Twelve jurors cleared anesthesiologist Dave Tomlinson of negligence charges after an eight-day trial in Teton County District Court. Jurors deliberated for about 2 1/2 hours before coming to their decision.
The trial wrapped up a day earlier than expected. Before a verdict was reached, Judge Steven Sharpe said in court that it was “extremely well tried by both counsels.”
The verdict fits the trend for medical malpractice cases, which go in favor of the doctor between 80 and 90 percent of the time. It’s rare for a medical malpractice trial to even make it to court. Less than 5 percent go before a jury, as this one did.

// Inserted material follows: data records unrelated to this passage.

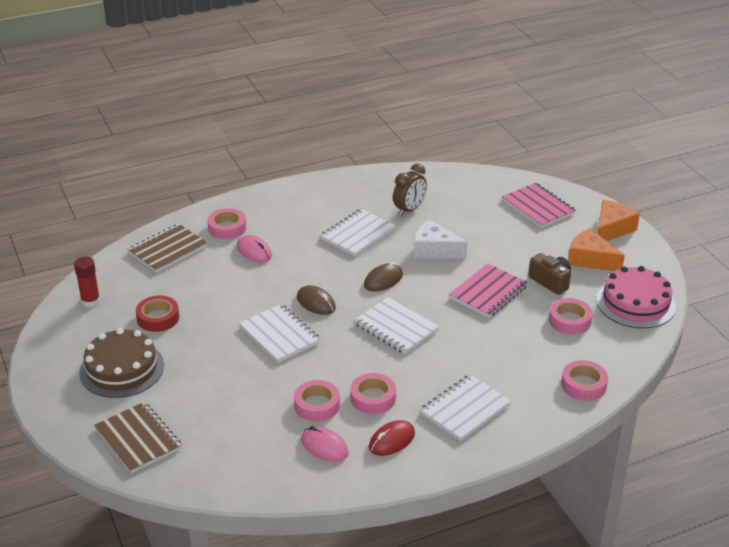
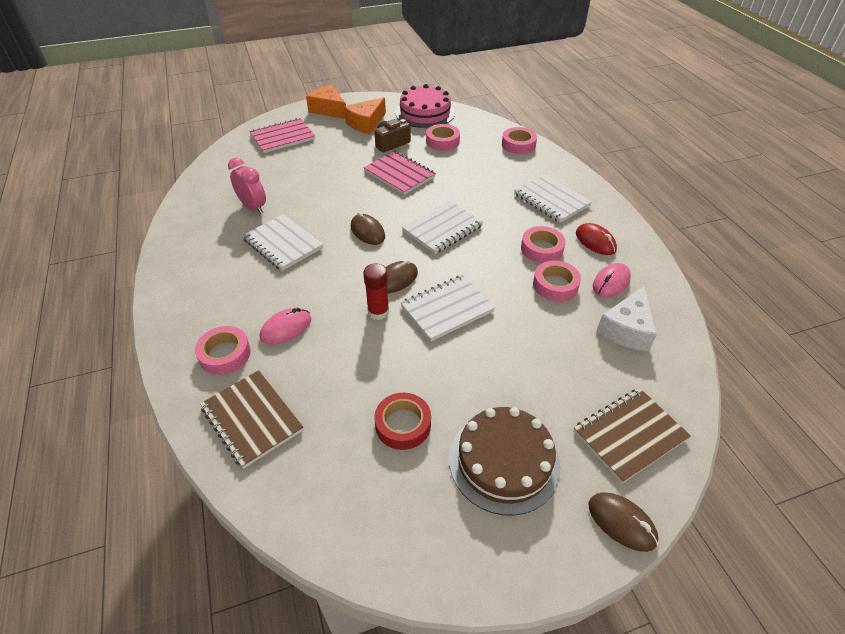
camera: 85 degrees left, 10 degrees up
(65, 426) = (621, 522): none -> brown mouse
(90, 301) = (351, 514): red glue stick -> red glue stick (378, 312)
(409, 210) = (253, 207): brown clock -> pink clock
(434, 250) = (328, 197): white cheese -> white cheese (626, 329)

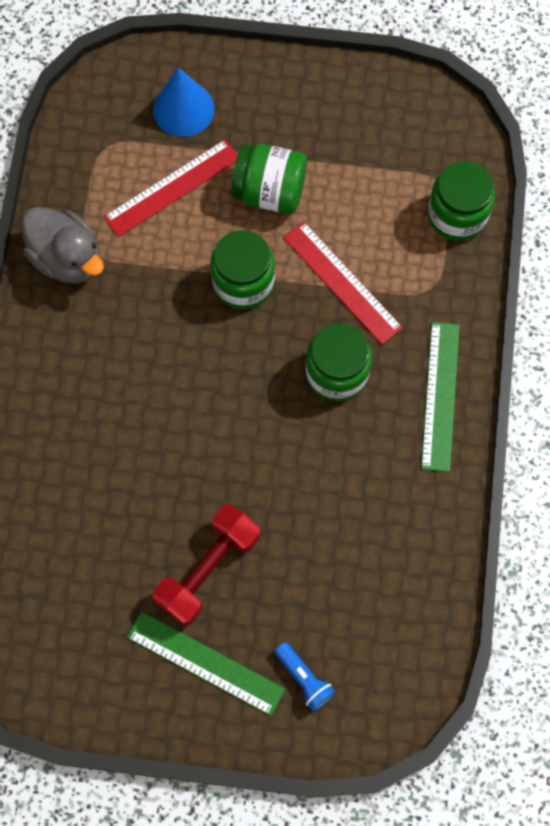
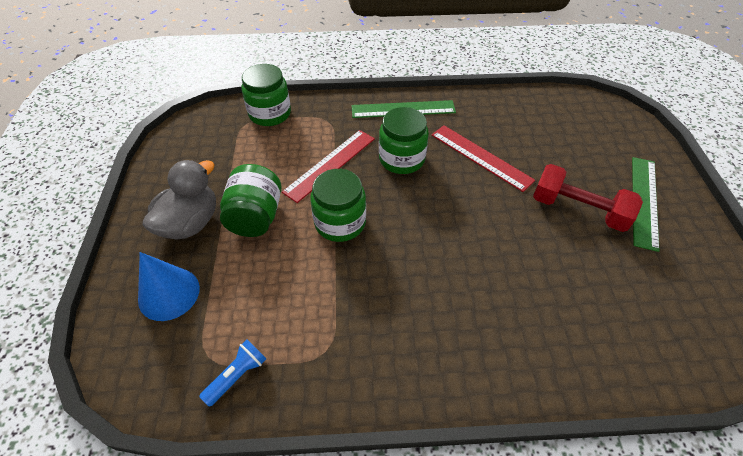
camera: 100 degrees left, 20 degrees down
(67, 258) = (338, 368): grey duck -> grey duck (190, 223)
(172, 188) = (254, 288): red ruler -> red ruler (481, 157)
(304, 679) = (619, 149): blue flashlight -> blue flashlight (237, 375)

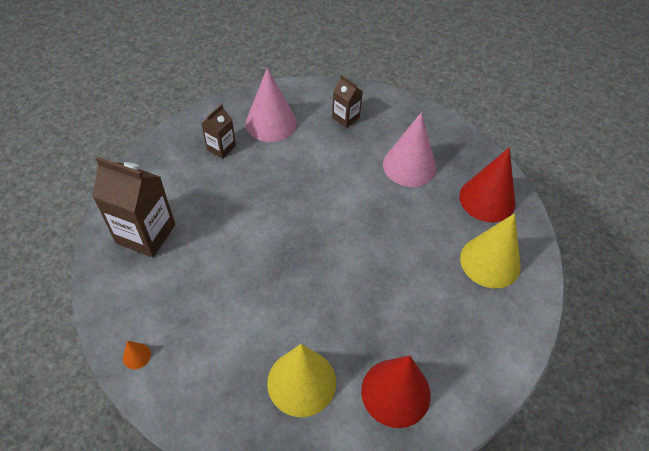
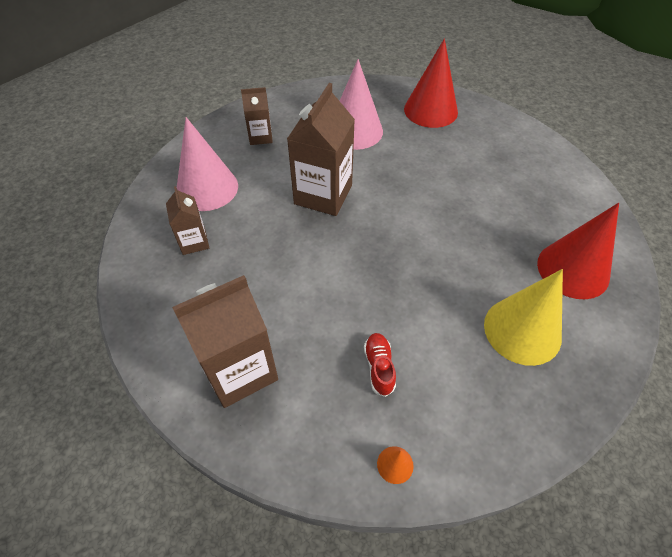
camera: 50 degrees left, 0 degrees up
(201, 307) = (379, 367): none -> red shoe
(324, 187) = (323, 195): none -> brown carton
(490, 262) = (490, 143): yellow cone -> none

Attorneys for plaintiff Jill Lubing argued that Tomlinson, of Grand Anesthesia Group, didn’t follow safety protocols to avoid local anesthetic systemic toxicity and protect her from a mild traumatic brain injury. Tomlinson countered that claim, saying his actions while performing a regional nerve block prior to wrist surgery did not cause her brain damage. Over the course of the trial, attorneys homed in on the 10 to 15 minutes of intense activity around 8:50 a.m. March 20, 2015.

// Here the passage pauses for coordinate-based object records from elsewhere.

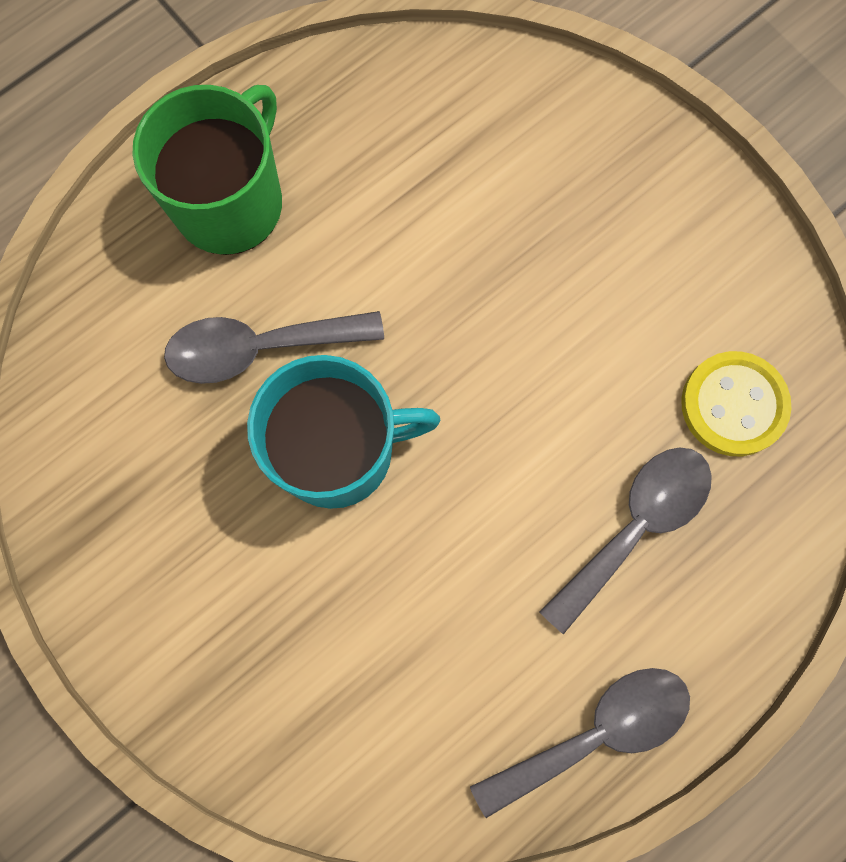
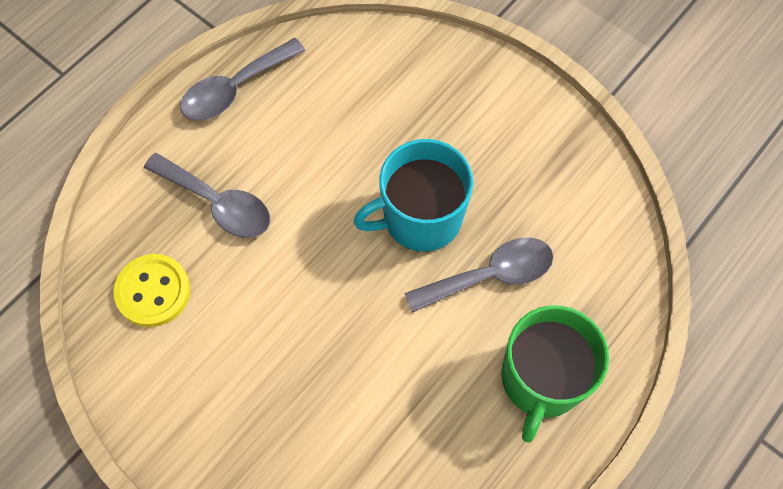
camera: 170 degrees right, 10 degrees down
(635, 526) = (218, 203): grey spoon -> grey spoon turned 90 degrees counterclockwise

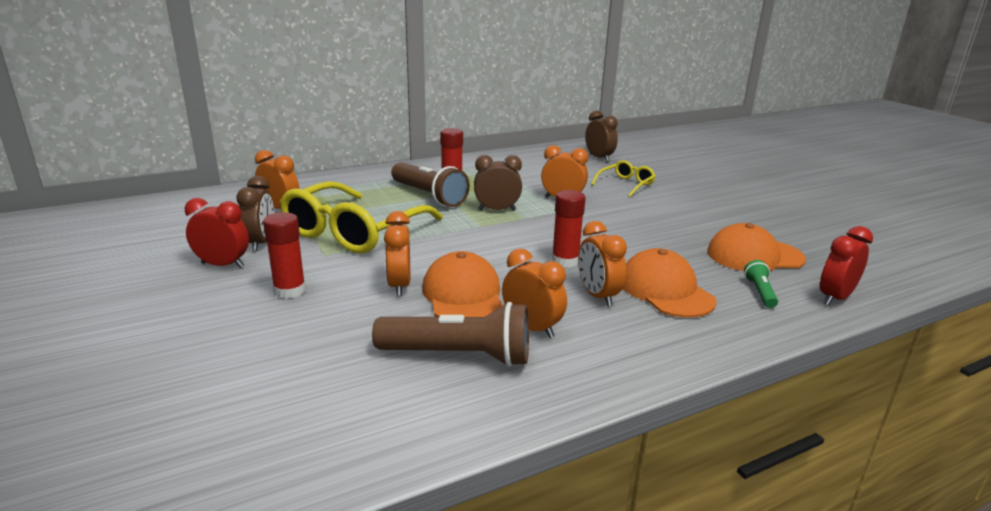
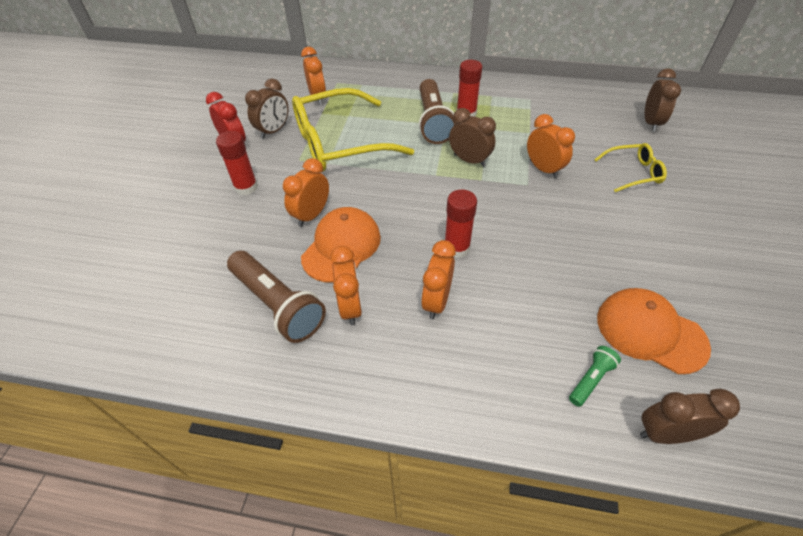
camera: 40 degrees right, 25 degrees up
(665, 290) = (502, 326): orange cap -> none
(835, 298) = (666, 433): red clock -> brown clock

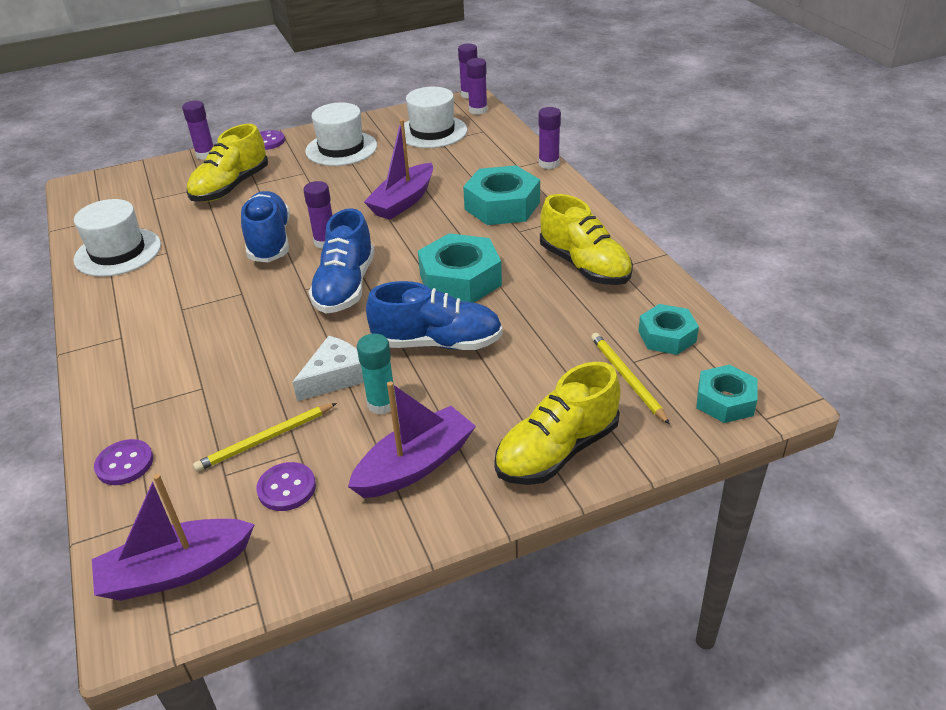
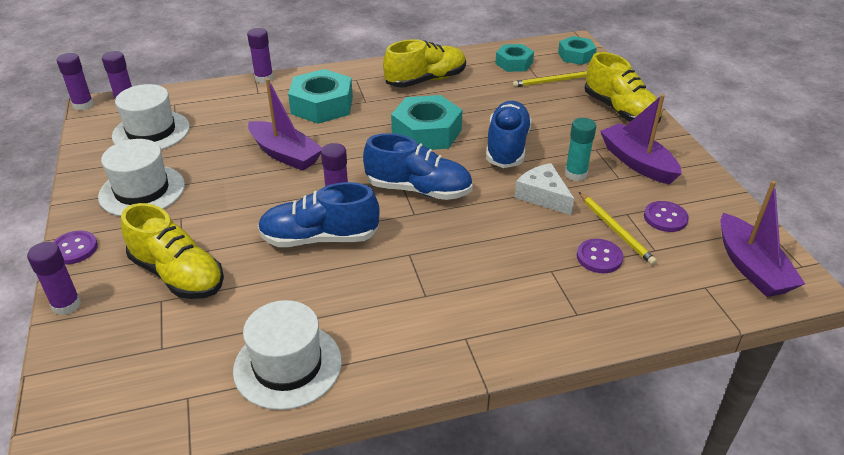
camera: 85 degrees left, 0 degrees up
(124, 464) = (649, 309): purple button -> purple button (599, 257)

“I disagree with the verdict, but I’ve been a practicing lawyer for over three decades, and I have a lot of respect for the jury system,” said Lubing’s husband, Jim. “I respect their verdict, that they made the decision they thought was appropriate in light of the information they had.”
Tomlinson couldn’t be reached by press time, but reactions to the verdict on social media were supportive of him and his practice.
Emotional testimony and contradicting medical opinions marked the trial, as experts testifying on both sides disputed what “standard of care” Tomlinson had to meet.
That’s important because in a medical malpractice case, the plaintiff’s attorneys have to prove what the accepted medical standard of care was in the case, that it was more likely than not Tomlinson breached his duty by failing to meet those standards, and that the failure to meet the standard of medical care was, once again, more likely than not the cause of injury to Lubing.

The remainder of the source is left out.